The fuselage was resting on its right side with compression toward the left side of the fuselage. The upper aft fuselage structure separated from the fuselage. Rudder and elevator control continuity was confirmed from the differential mechanism to the aft spar. The airspeed indicator read approximately 192 mph. The 256 inch bulkhead was bowed aft in the area of the left and right stabilizer forward spars.

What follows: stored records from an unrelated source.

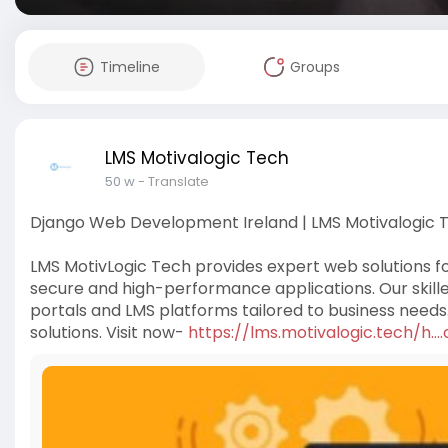
Timeline
Groups
LMS Motivalogic Tech
50 w
- Translate
Django Web Development Ireland | LMS Motivalogic 
LMS MotivLogic Tech provides expert web solutions f
secure and high-performance applications. Our skille
portals and LMS platforms tailored to business nee
solutions. Visit now-
https://lms.motivalogic.tech/h.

The upper spar cap of the right portion of the forward spar carry-through structure was bent upward with the outboard 4inches was bent downward and aft.

Examination of the engine revealed it sustained impact damage. The impact damage was concentrated on the lower left side of the engine. The starter motor, left-magneto, and vacuum pump separated from their respective mounting locations. All of the ignition leads exhibited varying degrees of impact related damage. The upper six spark plugs exhibited normal wear signatures when compared to the Champion-Aviation Check a plug chart. The spark plugs were removed and the cylinder combustion chambers borescope revealed a normal amount of combustion deposits. The crankshaft was rotated and compression and valve train continuity were established on each of the six cylinders during the rotation of the crankshaft. Examination of the engine and its components did not reveal any preimpact mechanical malfunctions or failures that would have precluded normal operation.

Examination of the propeller revealed that both blades exhibited evidence of rotational scoring. The propeller blades were marked A and B. Blade A was relatively straight with little bending. Blade B had multiple bends with twisting. There were no discrepancies noted that would have precluded normal operation of the propeller.


An autopsy was performed on the pilot on August 8, 2011, by Georgia Bureau of Investigation, DeKalb, Georgia, as authorized by the Peach County Coroner.

Forensic toxicology was performed on specimens from the pilot by the FAA Bioaeronautical Sciences Research Laboratory, Oklahoma City, Oklahoma. The toxicology report stated no ethanol was detected in the liver or the muscle, and no drugs were detected in the liver.